What to work on:
Copy each line of the listing that includes "Bonolit".

The data:
-*-*-

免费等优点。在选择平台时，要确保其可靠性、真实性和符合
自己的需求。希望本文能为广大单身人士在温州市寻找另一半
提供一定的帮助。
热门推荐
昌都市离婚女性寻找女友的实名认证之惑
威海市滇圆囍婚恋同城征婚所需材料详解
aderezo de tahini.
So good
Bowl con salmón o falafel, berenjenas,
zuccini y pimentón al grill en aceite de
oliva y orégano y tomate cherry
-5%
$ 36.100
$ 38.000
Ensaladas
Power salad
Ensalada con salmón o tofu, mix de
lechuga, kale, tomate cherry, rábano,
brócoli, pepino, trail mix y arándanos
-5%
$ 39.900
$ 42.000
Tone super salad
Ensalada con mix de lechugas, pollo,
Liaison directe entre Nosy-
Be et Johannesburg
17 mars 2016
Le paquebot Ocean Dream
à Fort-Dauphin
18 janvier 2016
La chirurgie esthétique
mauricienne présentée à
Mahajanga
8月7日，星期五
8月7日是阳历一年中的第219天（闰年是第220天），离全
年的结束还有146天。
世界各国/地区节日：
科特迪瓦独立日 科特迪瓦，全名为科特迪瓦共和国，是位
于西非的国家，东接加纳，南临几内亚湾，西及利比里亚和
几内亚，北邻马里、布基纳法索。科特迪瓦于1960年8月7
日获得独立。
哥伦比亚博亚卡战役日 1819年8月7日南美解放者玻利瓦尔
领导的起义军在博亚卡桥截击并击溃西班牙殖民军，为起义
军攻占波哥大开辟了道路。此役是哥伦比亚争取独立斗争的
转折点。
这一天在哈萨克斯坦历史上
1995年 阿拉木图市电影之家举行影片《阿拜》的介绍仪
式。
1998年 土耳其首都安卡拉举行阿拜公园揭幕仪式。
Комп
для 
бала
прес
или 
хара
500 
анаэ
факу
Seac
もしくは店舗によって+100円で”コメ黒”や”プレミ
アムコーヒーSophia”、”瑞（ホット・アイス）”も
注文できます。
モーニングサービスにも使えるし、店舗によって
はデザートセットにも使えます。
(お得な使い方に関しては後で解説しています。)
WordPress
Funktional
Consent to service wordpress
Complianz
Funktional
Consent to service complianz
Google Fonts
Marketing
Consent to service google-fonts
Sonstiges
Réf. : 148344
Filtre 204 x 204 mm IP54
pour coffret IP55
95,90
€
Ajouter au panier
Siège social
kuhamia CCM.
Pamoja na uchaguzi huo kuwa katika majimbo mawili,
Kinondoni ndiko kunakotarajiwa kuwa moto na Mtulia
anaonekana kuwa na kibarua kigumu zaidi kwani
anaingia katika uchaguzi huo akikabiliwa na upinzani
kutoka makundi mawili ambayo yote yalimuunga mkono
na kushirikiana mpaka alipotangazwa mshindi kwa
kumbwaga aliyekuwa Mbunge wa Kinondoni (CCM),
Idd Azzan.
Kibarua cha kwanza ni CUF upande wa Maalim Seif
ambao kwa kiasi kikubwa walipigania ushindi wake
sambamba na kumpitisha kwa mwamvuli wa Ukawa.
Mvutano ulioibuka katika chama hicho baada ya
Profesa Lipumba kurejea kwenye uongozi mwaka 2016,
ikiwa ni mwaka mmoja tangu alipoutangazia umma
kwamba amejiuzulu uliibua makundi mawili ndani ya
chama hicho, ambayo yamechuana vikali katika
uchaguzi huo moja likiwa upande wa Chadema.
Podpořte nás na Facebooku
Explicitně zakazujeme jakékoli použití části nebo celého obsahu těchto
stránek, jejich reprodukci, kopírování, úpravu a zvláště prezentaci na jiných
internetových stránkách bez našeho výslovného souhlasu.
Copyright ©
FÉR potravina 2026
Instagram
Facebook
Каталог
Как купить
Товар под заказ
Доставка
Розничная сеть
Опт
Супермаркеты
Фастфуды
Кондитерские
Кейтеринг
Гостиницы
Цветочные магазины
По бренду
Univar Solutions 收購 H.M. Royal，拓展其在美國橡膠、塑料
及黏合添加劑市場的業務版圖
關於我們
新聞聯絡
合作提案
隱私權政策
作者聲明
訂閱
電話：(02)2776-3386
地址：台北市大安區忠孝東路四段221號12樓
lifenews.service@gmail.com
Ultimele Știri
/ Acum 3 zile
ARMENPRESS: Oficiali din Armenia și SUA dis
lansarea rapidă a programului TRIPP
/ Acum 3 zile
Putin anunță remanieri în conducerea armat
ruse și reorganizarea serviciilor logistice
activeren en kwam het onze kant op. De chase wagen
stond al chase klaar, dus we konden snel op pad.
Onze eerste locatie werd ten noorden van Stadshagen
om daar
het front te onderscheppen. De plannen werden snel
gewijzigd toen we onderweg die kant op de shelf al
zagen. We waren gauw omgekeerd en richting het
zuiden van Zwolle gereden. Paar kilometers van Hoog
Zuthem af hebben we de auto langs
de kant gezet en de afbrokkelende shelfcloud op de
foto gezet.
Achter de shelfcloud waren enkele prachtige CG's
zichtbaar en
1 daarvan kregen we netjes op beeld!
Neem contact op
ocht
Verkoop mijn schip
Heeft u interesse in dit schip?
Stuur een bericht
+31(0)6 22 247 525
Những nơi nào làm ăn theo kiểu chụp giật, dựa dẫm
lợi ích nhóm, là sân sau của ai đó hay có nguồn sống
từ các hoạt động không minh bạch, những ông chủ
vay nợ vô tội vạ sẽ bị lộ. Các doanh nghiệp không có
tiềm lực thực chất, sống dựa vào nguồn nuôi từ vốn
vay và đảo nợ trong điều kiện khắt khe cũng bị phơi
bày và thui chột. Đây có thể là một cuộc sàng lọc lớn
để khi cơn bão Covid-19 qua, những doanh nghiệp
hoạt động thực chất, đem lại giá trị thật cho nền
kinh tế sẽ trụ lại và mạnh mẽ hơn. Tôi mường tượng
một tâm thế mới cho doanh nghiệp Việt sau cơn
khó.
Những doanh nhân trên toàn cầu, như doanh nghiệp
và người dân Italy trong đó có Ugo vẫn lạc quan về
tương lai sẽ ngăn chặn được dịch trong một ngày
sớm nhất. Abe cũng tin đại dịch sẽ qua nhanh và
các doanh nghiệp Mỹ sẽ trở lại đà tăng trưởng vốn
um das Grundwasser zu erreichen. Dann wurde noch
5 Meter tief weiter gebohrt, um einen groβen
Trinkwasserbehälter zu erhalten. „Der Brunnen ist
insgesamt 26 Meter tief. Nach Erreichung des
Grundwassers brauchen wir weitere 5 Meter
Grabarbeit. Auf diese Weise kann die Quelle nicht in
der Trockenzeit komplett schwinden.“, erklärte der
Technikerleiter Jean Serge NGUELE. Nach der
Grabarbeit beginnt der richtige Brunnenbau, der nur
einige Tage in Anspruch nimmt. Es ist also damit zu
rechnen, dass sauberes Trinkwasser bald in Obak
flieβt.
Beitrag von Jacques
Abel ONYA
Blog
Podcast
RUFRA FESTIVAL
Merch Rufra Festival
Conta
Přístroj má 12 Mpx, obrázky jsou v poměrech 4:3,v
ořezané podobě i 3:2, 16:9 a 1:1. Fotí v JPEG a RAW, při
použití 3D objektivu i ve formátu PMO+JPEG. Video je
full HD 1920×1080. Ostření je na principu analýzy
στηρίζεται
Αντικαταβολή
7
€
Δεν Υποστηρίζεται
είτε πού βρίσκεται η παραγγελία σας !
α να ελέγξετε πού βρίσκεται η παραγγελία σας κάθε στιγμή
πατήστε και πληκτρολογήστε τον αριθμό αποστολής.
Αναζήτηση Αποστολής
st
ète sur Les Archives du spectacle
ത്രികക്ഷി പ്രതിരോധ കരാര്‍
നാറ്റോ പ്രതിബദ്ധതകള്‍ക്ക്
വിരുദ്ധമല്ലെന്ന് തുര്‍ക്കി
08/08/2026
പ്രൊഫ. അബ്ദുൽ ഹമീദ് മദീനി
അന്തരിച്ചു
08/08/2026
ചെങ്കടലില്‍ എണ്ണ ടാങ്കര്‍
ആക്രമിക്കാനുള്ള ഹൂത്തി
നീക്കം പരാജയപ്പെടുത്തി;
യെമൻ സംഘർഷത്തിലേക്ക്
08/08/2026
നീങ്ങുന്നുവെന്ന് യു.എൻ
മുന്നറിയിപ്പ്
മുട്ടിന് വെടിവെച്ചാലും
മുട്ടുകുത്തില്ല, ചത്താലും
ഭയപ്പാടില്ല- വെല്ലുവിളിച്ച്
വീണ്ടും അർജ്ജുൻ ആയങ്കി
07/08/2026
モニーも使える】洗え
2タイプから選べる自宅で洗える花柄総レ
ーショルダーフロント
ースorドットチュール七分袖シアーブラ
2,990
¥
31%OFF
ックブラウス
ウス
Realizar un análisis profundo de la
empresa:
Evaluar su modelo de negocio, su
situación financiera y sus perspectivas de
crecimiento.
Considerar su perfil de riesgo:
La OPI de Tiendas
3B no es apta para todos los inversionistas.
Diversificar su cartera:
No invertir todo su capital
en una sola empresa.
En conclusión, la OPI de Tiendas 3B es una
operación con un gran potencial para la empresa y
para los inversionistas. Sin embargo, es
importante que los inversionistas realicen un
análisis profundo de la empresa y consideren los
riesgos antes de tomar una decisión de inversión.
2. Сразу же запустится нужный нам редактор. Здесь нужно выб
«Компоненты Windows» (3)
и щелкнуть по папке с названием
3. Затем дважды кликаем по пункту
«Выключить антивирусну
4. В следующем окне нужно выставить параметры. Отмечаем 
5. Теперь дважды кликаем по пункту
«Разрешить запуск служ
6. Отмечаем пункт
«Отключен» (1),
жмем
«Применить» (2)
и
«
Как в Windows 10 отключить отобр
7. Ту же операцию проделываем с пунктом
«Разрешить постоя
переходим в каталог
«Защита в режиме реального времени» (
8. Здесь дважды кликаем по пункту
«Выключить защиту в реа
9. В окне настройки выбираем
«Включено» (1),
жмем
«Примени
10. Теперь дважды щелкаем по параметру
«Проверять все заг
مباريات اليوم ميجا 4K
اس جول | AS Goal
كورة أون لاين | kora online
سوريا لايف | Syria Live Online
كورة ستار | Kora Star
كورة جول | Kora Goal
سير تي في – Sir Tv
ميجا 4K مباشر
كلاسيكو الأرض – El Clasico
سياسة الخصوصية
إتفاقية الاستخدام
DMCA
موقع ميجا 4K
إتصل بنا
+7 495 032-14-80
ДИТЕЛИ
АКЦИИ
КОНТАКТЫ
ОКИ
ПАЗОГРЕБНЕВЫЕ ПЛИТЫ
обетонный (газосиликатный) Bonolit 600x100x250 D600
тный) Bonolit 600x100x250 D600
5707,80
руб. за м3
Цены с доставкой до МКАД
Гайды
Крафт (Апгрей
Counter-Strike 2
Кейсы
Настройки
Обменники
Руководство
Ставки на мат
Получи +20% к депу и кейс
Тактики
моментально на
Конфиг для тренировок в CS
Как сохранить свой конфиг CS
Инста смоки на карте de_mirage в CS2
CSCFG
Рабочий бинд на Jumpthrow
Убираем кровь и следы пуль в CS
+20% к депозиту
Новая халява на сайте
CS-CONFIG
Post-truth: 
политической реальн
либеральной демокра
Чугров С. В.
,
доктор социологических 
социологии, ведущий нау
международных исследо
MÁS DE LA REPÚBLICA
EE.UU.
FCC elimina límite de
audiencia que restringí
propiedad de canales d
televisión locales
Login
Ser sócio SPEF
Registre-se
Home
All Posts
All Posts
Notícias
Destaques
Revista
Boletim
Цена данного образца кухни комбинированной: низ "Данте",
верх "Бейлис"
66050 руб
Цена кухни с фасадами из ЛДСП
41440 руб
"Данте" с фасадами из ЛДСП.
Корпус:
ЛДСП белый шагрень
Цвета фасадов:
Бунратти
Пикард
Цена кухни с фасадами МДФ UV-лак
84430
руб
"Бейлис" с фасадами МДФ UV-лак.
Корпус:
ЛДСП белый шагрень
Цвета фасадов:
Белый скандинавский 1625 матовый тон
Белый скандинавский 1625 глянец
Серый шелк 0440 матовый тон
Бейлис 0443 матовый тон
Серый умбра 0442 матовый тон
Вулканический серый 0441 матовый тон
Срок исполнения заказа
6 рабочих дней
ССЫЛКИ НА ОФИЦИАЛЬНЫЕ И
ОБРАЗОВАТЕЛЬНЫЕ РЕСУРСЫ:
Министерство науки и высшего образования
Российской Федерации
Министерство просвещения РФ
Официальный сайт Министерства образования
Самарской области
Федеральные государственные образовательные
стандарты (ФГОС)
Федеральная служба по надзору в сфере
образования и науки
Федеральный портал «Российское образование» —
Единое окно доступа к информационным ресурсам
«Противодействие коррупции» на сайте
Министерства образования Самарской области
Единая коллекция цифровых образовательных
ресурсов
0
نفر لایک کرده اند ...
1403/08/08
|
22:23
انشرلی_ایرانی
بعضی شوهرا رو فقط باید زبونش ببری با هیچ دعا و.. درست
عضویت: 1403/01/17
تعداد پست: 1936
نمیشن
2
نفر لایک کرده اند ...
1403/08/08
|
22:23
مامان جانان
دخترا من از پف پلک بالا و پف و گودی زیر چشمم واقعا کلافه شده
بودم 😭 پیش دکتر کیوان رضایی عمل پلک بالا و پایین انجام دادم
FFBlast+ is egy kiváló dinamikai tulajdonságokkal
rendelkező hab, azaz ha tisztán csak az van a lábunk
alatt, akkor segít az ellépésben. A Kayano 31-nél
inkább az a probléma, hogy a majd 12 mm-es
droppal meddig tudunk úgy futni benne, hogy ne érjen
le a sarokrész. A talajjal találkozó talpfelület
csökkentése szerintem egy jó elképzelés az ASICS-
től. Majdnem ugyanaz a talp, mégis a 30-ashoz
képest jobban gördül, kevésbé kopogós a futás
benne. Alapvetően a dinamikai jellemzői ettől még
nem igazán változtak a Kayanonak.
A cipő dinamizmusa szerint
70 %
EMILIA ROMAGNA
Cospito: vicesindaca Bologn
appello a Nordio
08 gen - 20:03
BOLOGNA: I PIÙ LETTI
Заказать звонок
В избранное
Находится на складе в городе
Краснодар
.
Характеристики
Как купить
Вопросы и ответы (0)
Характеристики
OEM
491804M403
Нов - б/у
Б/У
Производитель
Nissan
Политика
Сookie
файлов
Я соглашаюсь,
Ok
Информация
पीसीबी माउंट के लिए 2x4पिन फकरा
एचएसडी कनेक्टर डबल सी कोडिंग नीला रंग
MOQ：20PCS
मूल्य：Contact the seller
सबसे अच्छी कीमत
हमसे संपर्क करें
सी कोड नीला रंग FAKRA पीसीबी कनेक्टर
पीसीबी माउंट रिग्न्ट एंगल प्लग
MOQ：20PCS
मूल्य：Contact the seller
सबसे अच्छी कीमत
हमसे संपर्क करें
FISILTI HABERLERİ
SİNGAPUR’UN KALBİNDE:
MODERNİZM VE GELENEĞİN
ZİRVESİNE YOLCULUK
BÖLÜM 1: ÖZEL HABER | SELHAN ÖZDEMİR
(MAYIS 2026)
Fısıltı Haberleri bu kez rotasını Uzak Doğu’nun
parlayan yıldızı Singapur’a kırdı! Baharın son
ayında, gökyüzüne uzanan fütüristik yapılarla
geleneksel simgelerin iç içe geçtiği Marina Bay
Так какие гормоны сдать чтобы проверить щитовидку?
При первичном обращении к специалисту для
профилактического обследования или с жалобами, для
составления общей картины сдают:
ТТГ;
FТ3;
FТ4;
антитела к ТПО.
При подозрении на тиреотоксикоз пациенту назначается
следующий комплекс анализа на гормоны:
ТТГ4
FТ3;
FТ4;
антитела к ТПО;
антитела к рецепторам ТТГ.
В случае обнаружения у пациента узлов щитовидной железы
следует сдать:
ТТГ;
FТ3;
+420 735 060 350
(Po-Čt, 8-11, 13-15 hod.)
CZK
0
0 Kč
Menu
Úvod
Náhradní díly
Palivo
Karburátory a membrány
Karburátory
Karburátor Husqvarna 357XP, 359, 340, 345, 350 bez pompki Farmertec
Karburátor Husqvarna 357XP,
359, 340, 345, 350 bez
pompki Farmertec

-*-*-

Response to this task:
обетонный (газосиликатный) Bonolit 600x100x250 D600
тный) Bonolit 600x100x250 D600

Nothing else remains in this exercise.